教育現場における情報セキュリティ事故・対応事例集

被害・事故事例編
ID・パスワード関係



ユーザIDとパスワードの借用2

高等学校での事例
【被害状況】
  • 生徒がパソコン教室のパソコンを利用する際に、生徒同士でユーザIDとパスワードの貸し借りを行って利用していた。
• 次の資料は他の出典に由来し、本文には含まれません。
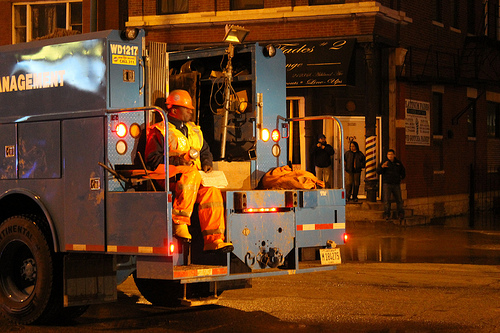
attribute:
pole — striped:
[361, 130, 378, 183]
また、教員自ら教員用のユーザIDとパスワードを貸し出し、生徒に利用させていたこともあった。
【学校のコンピュータ環境・利用状況・セキュリティ対策など】
校内のパソコン環境
  • 全生徒にユーザIDとパスワードを付与している
校内のパソコン利用状況や利用形態
  • 生徒は教員立会のもと放課後にパソコン教室を利用することできる。
【発見の経緯】
  • 発見方法:情報担当教員が教室内で作業している際に発見した。
  • 発生日時:平成17年
  • 発見日:平成17年
  • 事実確認:
【被害への対応】
IDとパスワードを貸し出した教員への対応
  • 対応日:発見したその日
  • 対応担当者:情報担当教員
  • 対応方法:
    生徒に正しい利用方法を伝える立場である教員が、パスワードを忘れてしまった生徒に対して、他の生徒のユーザIDとパスワードの貸し借りを黙認したり、教員のユーザIDとパスワードを貸し出してしまったりすることはあってはならないことなので厳しく注意した。
システム的な対応
  • 対応担当者:情報担当教員
  • 対応方法:
    生徒のユーザIDとパスワードの管理は、情報担当教員が行っており、セキュリティを確保するため他の教員は行うことができない。したがって、情報の授業では、生徒がパスワードを忘れてしまった場合に情報担当教員がすぐにパスワードを再発行できるが、放課後に他の教科の教員が立会ってパソコン教室を利用している際には情報担当教員を探してからパスワードの再発行を行うので時間がかかってしまう。そのため、ユーザIDとパスワードを必要としないパソコンを図書室に数台設置し、パソコン教室を利用しないでもパソコンを利用できるように対応した。
【今後の対策と効果】
  • 今回の件以外にも教員がユーザIDとパスワードの貸し借りを黙認するケースが考えられるので、教員のセキュリティ意識向上をしていく必要がある。